En las veredas, en los resguardos, en las montañas y a orillas de los ríos, florece una Colombia invisible, una Colombia profunda, donde los líderes sociales no son solo activistas, sino guardianes de la tierra, la memoria y la dignidad. Allí, donde el Estado llega poco o no llega, ellos resisten con la palabra, la organización y la esperanza. Pero los están matando. Y el país, con demasiada frecuencia, guarda silencio.

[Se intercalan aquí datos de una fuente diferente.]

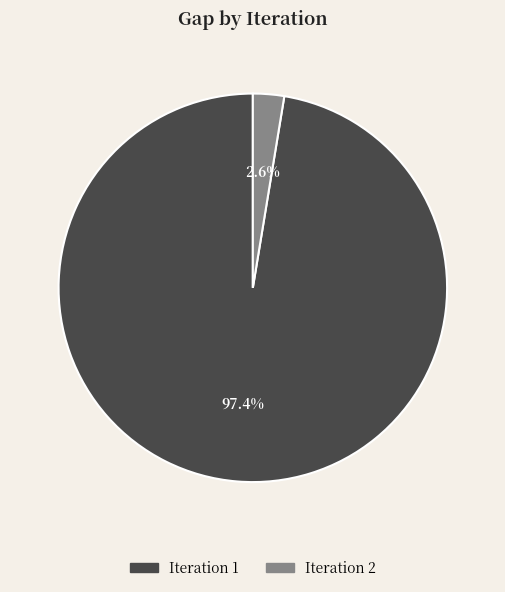

To the nearest percent, what is the difference between the largest and smallest slice percentages?

95%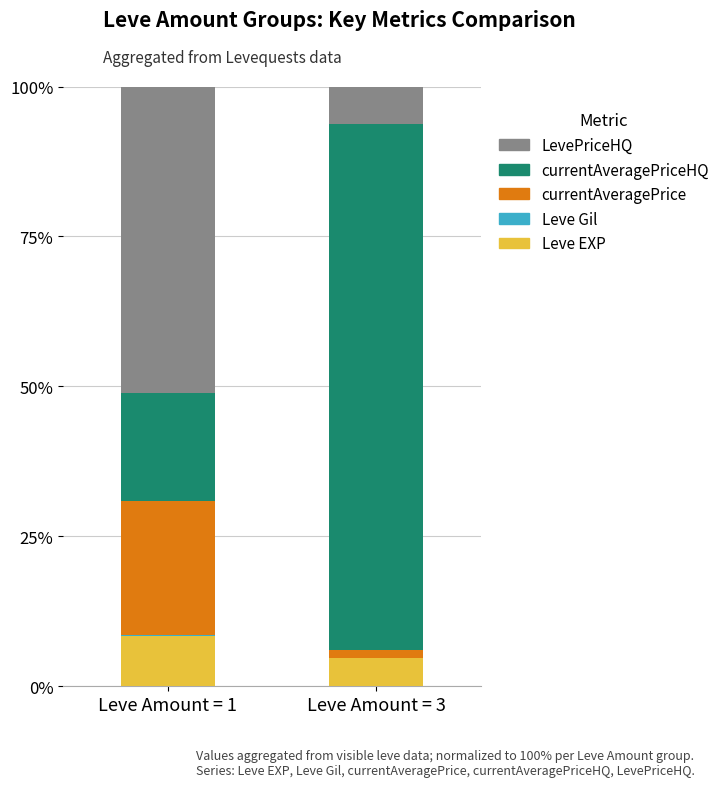

Does the chart contain stacked bars?

Yes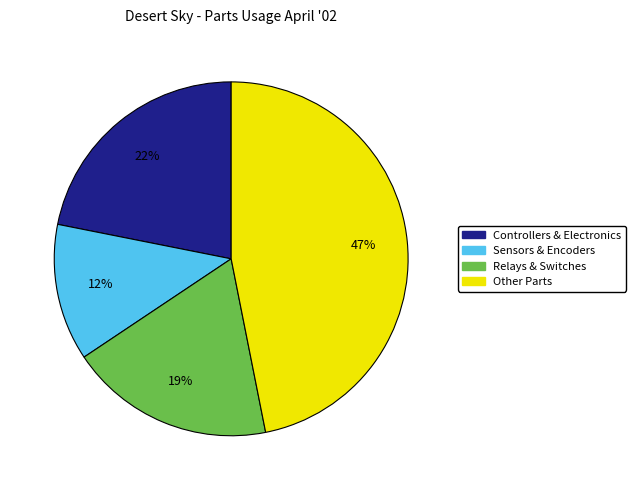

Approximately how many times larger is the value at Controllers & Electronics compared to Relays & Switches?

1.2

Los defensores de derechos humanos en Colombia no son una estadística, aunque las cifras ya deberían estremecernos: cada año, decenas son asesinados por ejercer el derecho más elemental en democracia: levantar la voz. En 2024, al menos 68 líderes han sido asesinados hasta abril, muchos de ellos en regiones apartadas, donde su único delito fue proteger un río, una comunidad, un derecho.

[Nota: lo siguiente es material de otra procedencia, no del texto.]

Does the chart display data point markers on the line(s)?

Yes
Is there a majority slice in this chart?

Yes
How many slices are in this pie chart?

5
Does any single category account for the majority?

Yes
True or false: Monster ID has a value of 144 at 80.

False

No podemos normalizar que ser líder social sea una sentencia de muerte. No podemos seguir leyendo sus nombres en informes de derechos humanos mientras los culpables gozan de impunidad. ¿Cuántos más deben caer para que el Estado actúe con firmeza, no solo con discursos?
El Gobierno Nacional tiene una deuda histórica con estos hombres y mujeres. Las políticas de protección no pueden seguir siendo generalidades burocráticas, deben ser efectivas, territoriales y con enfoque diferencial. Proteger a un líder no es solo enviarle un escolta: es garantizar que su comunidad esté libre del miedo, que el Estado esté presente, que los grupos armados no sigan reinando donde la institucionalidad es débil.
Hay que decirlo con claridad: los grupos ilegales no solo matan personas, matan proyectos colectivos, asfixian procesos comunitarios, siembran el miedo donde florecía la resistencia pacífica. Callar la voz de un líder es intentar silenciar el alma de una comunidad entera. Y cada vez que eso ocurre, perdemos un pedazo de país.
El llamado es urgente: que no los sigan matando. Que sus voces no se apaguen. Que su defensa de los derechos humanos, del territorio, de la vida, no sea pagada con plomo ni con indiferencia. El compromiso del Gobierno debe ser real, firme y sostenido. No basta con declaraciones; se necesitan garantías, acciones, justicia.
Si queremos una paz duradera, si de verdad queremos reconciliarnos como nación, debemos empezar por cuidar a quienes la están construyendo desde abajo. Los líderes sociales son el tejido vivo de una Colombia más justa. No los dejemos solos. No los dejemos morir.